__Extrait du document__.
::::::

Mais la mise à exécution d’un semblable projet rencontrerait un obstacle insurmontable dans l’opération préalable du rachat, si on voulait la faire, comme on le doit, avec équité. Elle serait en effet absolument ruineuse, puisque la valeur de la terre en France est évaluée à environ 80 milliards et que l’État par conséquent aurait à emprunter pareille somme pour indemniser les propriétaires[1].

  1. Voy. cependant le système de rachat proposé par M. Walras (Économie sociale) comme avantageux pour l’État.
    Nous avions suggéré nous-même autrefois un système de rachat qui ne serait pas bien onéreux (De quelques doctrines nouvelles sur la propriété foncière — Journ. des Économistes, mai 1883). L’État pourrait acheter les terres payables comptant et livrables dans 99 ans, et il est certain que dans ces conditions, il pourrait les obtenir à un prix minime, car le propriétaire mettant en balance d’une part une dépossession à un terme si éloigné que ni lui ni même ses petits-enfants n’auraient à en souffrir, et d’autre part une somme à toucher immédiatement, n’hésiterait guère à accepter le prix, si faible qu’il fût. On peut du reste le calculer mathématiquement par les tables d’annuités : 1.000 francs à toucher dans 100 ans, soit en 1998, au taux de 5 p. 0/0, valent aujourd’hui, en 1898, 7 fr. 98. Donc 100 milliards, en admettant que telle soit la valeur de la propriété foncière en France, livrables dans 100 ans, ne valent théoriquement que 798 millions comptant.

::::::

__Lignes__.
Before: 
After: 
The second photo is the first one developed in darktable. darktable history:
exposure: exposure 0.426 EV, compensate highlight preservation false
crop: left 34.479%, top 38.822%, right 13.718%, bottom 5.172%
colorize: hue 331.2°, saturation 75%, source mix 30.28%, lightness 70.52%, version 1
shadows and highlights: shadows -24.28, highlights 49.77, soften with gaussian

::::::

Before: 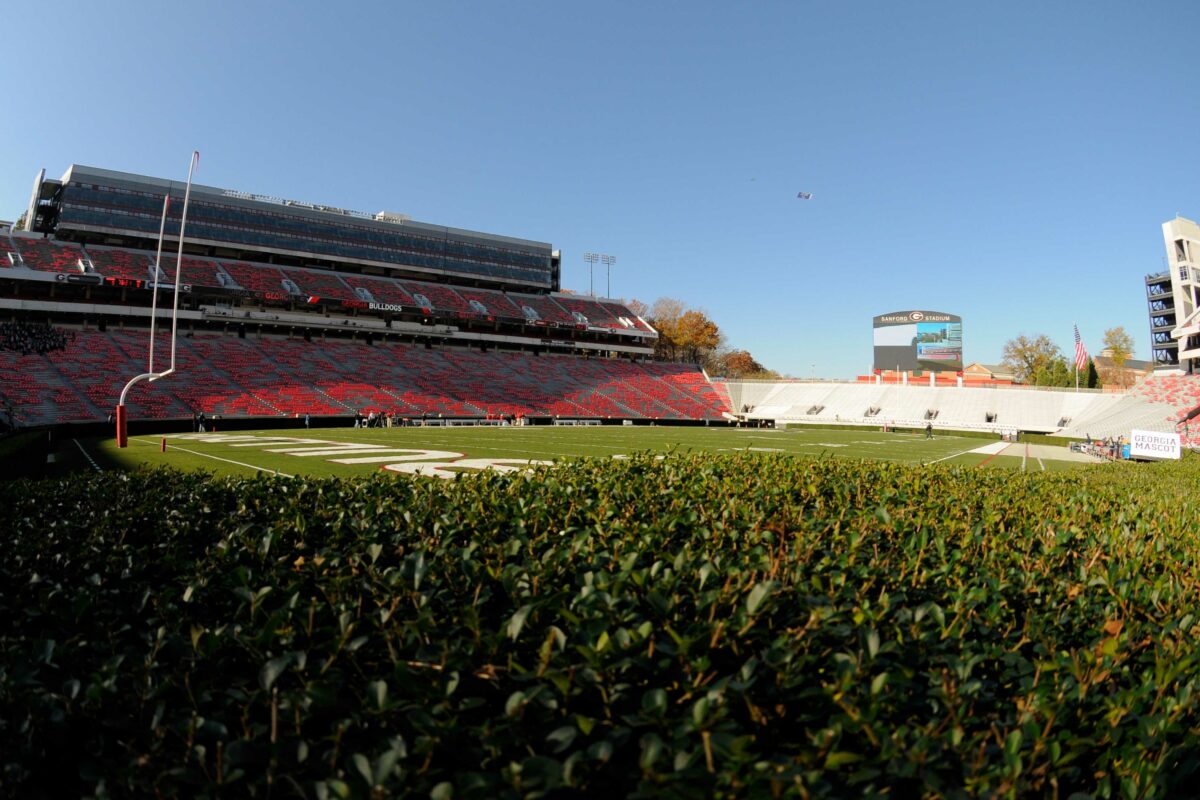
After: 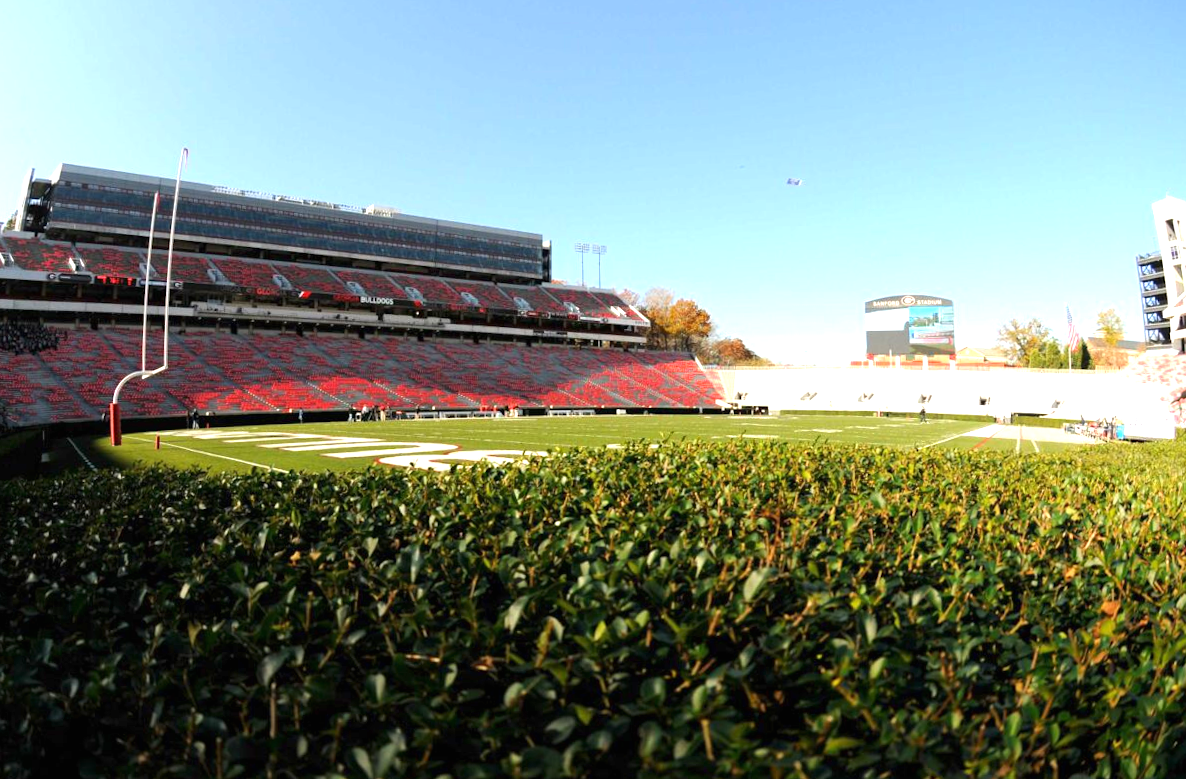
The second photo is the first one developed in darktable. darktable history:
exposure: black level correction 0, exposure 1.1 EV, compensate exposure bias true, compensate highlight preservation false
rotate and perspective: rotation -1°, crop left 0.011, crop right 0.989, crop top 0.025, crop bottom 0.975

::::::

__À faire__. Recopiez intégralement l'extrait sur le rachat des terres par l'État, sans rien y changer. Les lignes ci-dessus n'ont aucun rapport avec l'extrait.

__Bonne réponse__.
Mais la mise à exécution d’un semblable projet rencontrerait un obstacle insurmontable dans l’opération préalable du rachat, si on voulait la faire, comme on le doit, avec équité. Elle serait en effet absolument ruineuse, puisque la valeur de la terre en France est évaluée à environ 80 milliards et que l’État par conséquent aurait à emprunter pareille somme pour indemniser les propriétaires[1].

  1. Voy. cependant le système de rachat proposé par M. Walras (Économie sociale) comme avantageux pour l’État.
    Nous avions suggéré nous-même autrefois un système de rachat qui ne serait pas bien onéreux (De quelques doctrines nouvelles sur la propriété foncière — Journ. des Économistes, mai 1883). L’État pourrait acheter les terres payables comptant et livrables dans 99 ans, et il est certain que dans ces conditions, il pourrait les obtenir à un prix minime, car le propriétaire mettant en balance d’une part une dépossession à un terme si éloigné que ni lui ni même ses petits-enfants n’auraient à en souffrir, et d’autre part une somme à toucher immédiatement, n’hésiterait guère à accepter le prix, si faible qu’il fût. On peut du reste le calculer mathématiquement par les tables d’annuités : 1.000 francs à toucher dans 100 ans, soit en 1998, au taux de 5 p. 0/0, valent aujourd’hui, en 1898, 7 fr. 98. Donc 100 milliards, en admettant que telle soit la valeur de la propriété foncière en France, livrables dans 100 ans, ne valent théoriquement que 798 millions comptant.